Stem cells have the rare ability to divide and specialize into the many different types of cells necessary for an organism to survive. For instance, germ stem cells can multiply to produce precursor cells that go on to become eggs or sperm needed for reproduction.
When a stem cell divides, the daughter cells can either remain ‘naïve’, or start to specialize into a given cell type. In many cases, this decision is strongly influenced by the properties of the environment that surrounds the stem cell. However, in the microscopic worm Caenorhabditis elegans, how the daughters of germ stem cells specialize was thought to be a random process, with nearby cells equally likely to specialize or remain naïve.
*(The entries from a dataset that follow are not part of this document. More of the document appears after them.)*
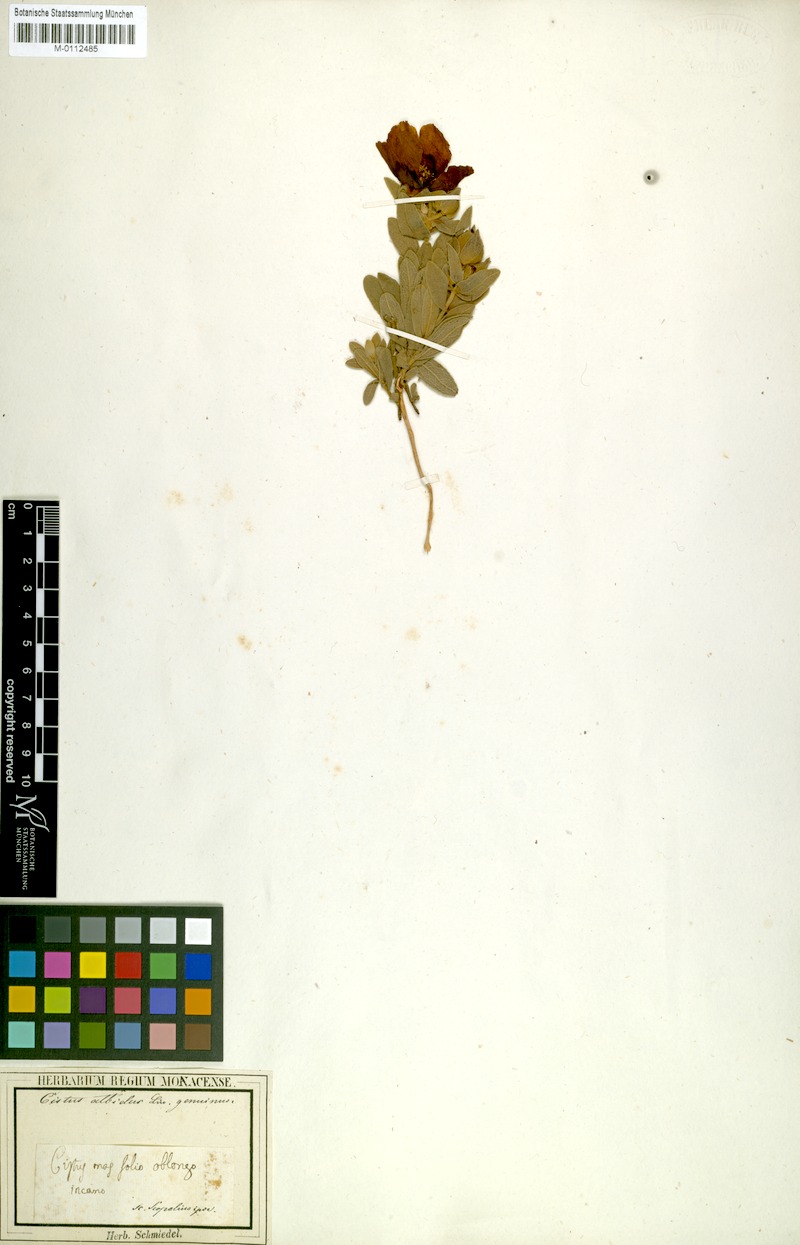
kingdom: Plantae
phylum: Tracheophyta
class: Magnoliopsida
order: Malvales
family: Cistaceae
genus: Cistus
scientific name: Cistus albidus
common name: White-leaf rock-rose
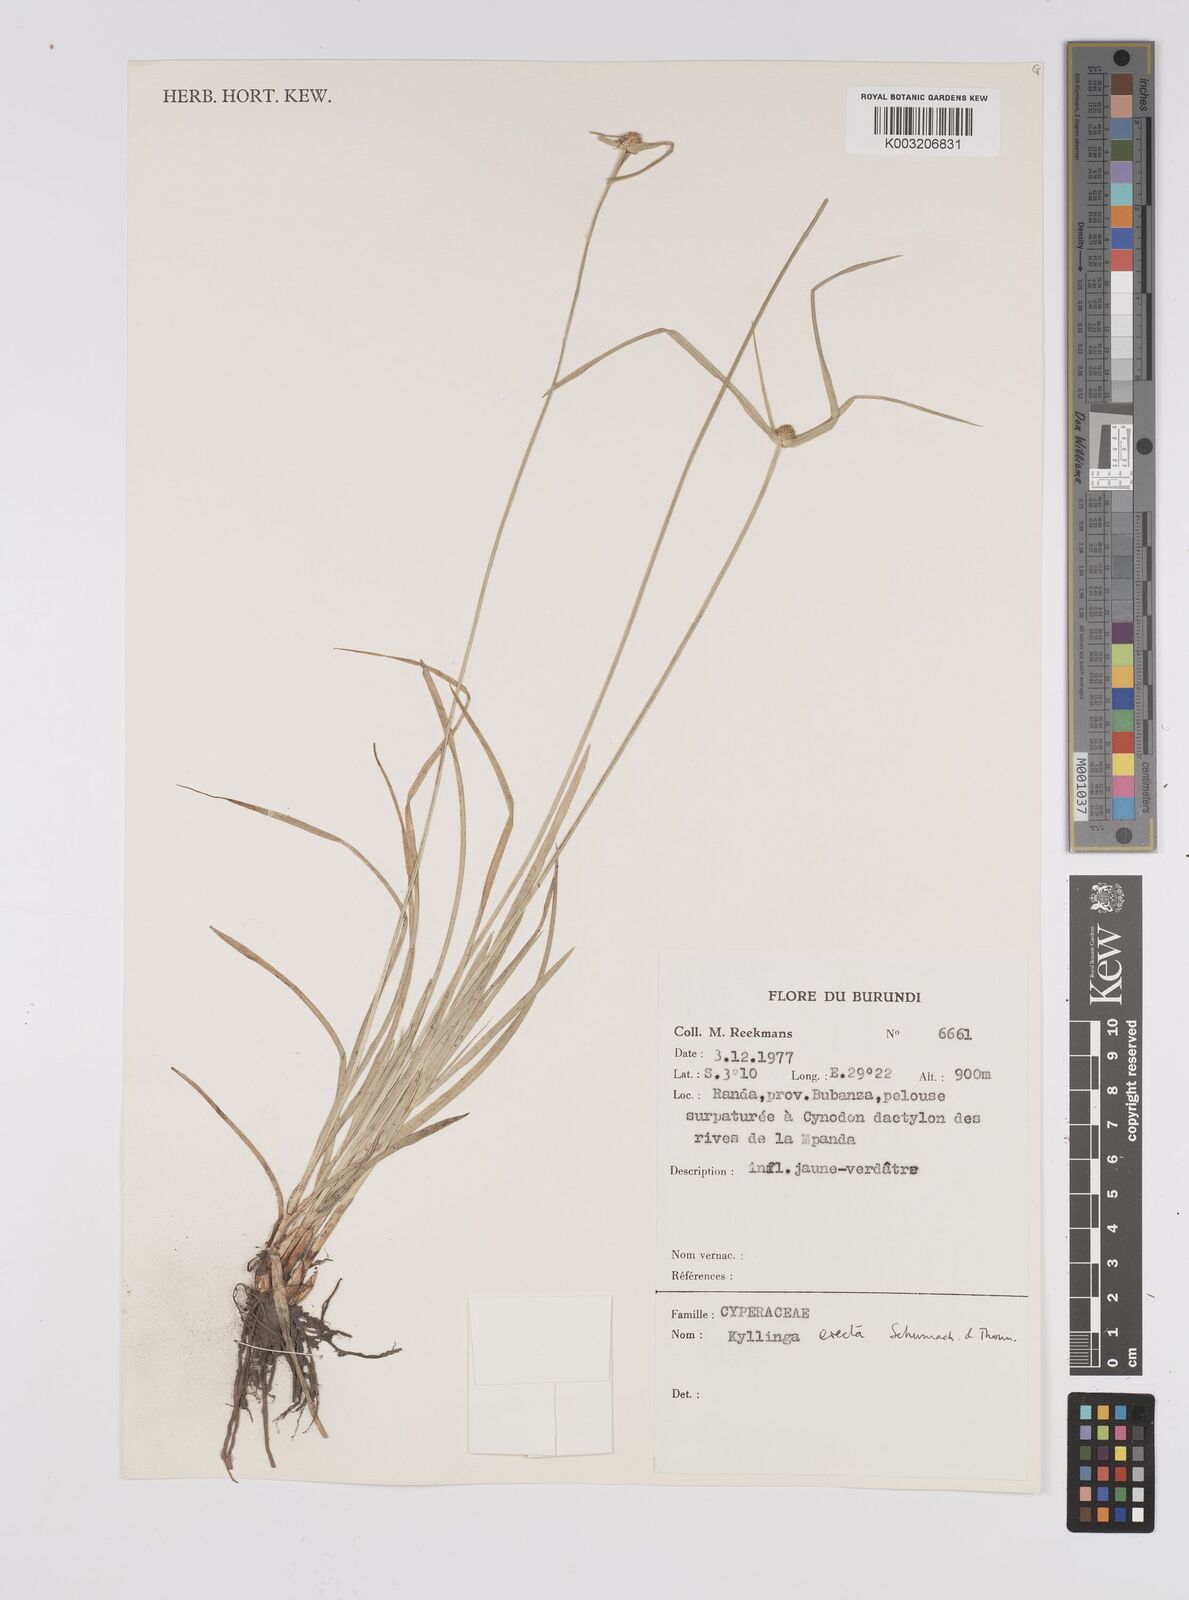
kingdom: Plantae
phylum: Tracheophyta
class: Liliopsida
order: Poales
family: Cyperaceae
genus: Cyperus
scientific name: Cyperus erectus
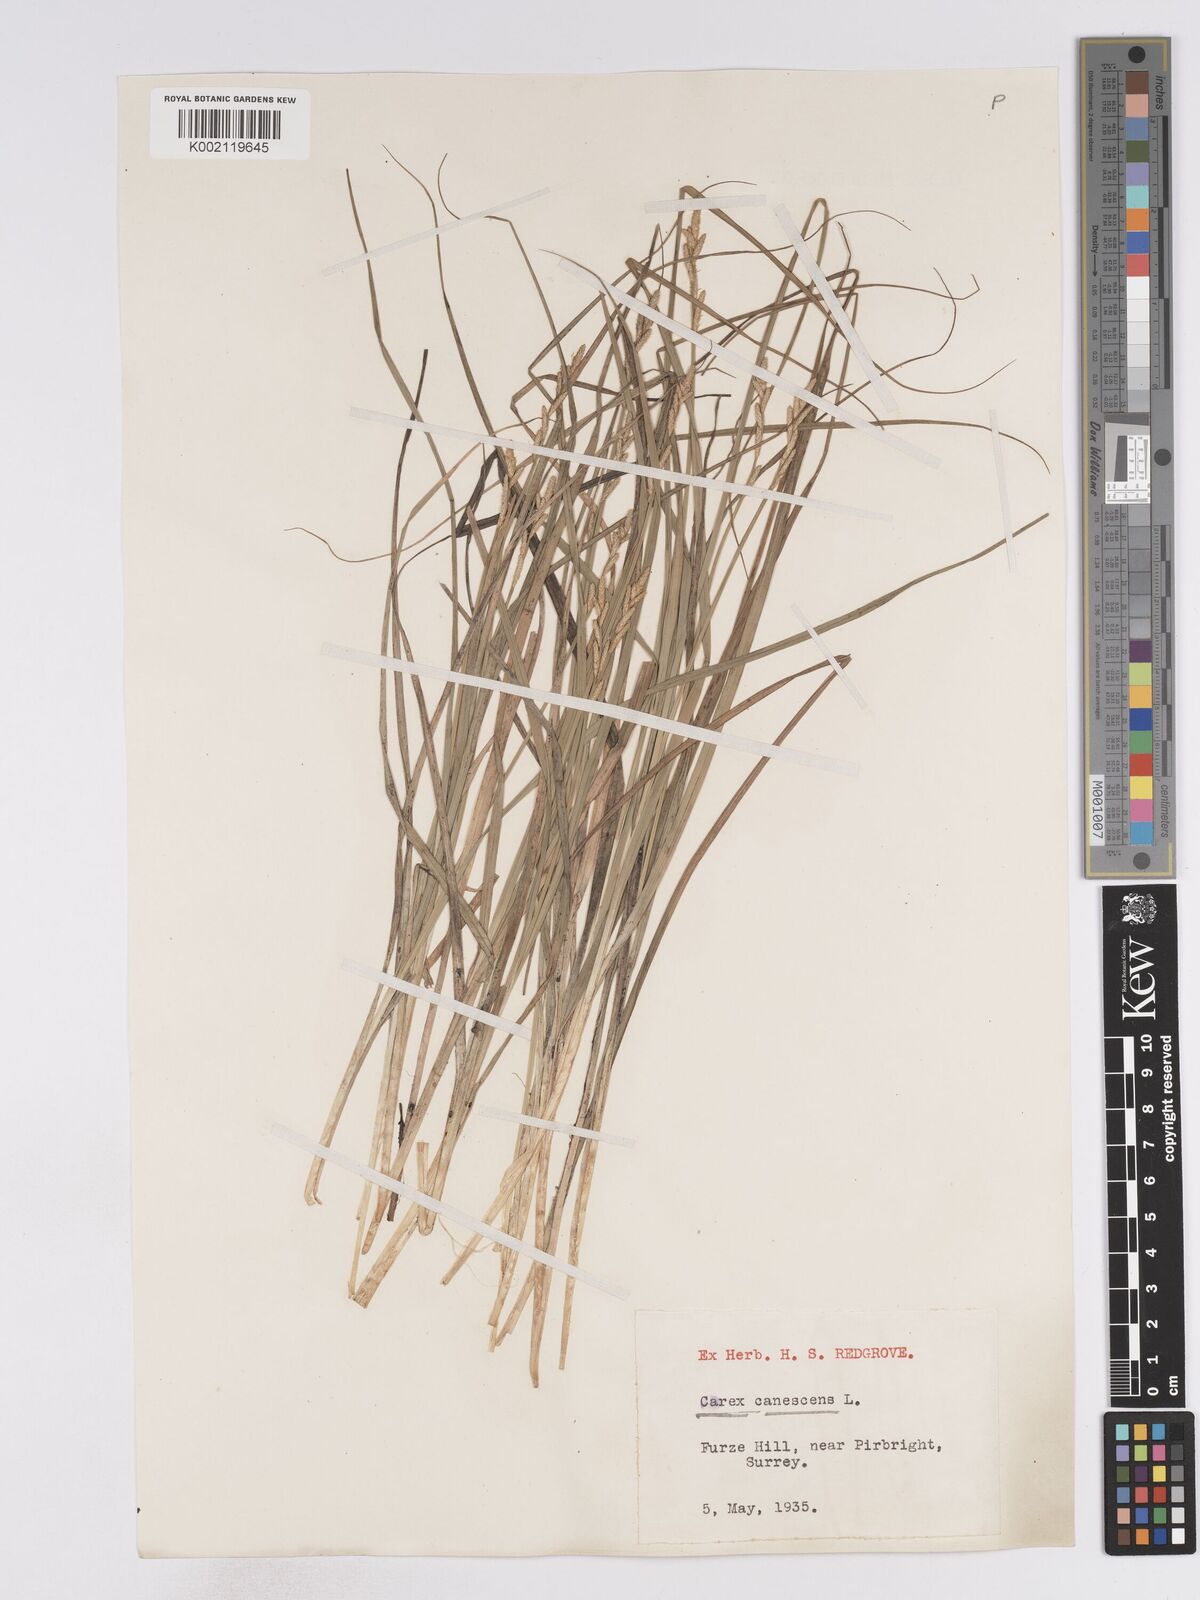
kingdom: Plantae
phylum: Tracheophyta
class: Liliopsida
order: Poales
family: Cyperaceae
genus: Carex
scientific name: Carex curta
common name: White sedge
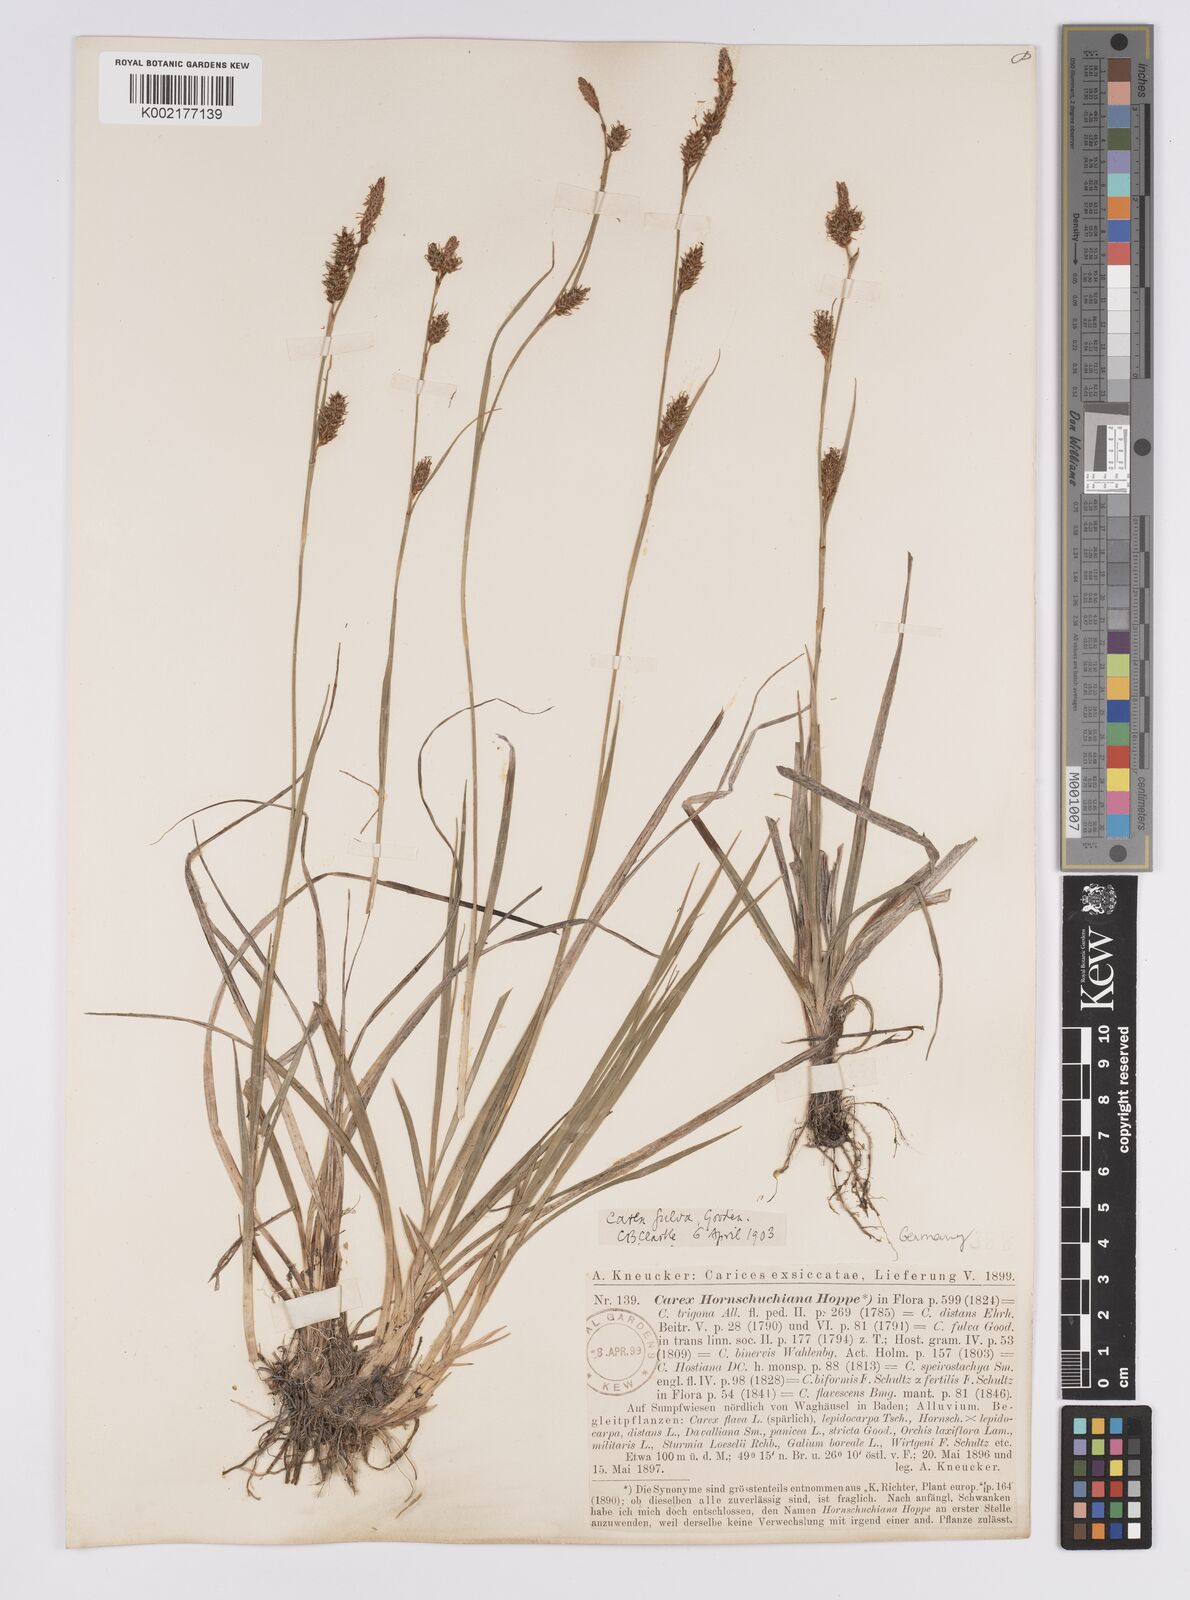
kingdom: Plantae
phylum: Tracheophyta
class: Liliopsida
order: Poales
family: Cyperaceae
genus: Carex
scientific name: Carex hostiana
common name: Tawny sedge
In this animal, germ stem cells reside in tube-shaped structures called gonads, which are enclosed by a large ‘distal tip’ cell. In addition, cells known as Sh1 surround the gonad. Here, Gordon et al. tracked dividing germ stem cells in the gonads of live worms. This revealed that both the distal tip cell and Sh1 cells have finger-like extensions that form contacts with the germ stem cells. The fate of dividing germ stem cells is shaped by these interactions. If they touch only the distal tip cell, they remain in a naïve state. However, if they contact both the distal tip cell and an Sh1 cell, one daughter of the stem cell becomes an egg precursor – with the daughter closest to the distal tip cell staying naïve. In fact, germ stem cells that are prevented from contacting Sh1 cells divide less often.
Many other types of stem cells, for example in human skin, are believed to make the decision to remain naïve or undergo specialization randomly. The results from Gordon et al. could provide a roadmap to discover hidden layers of control in other organisms, some of which may be potentially relevant in health and disease.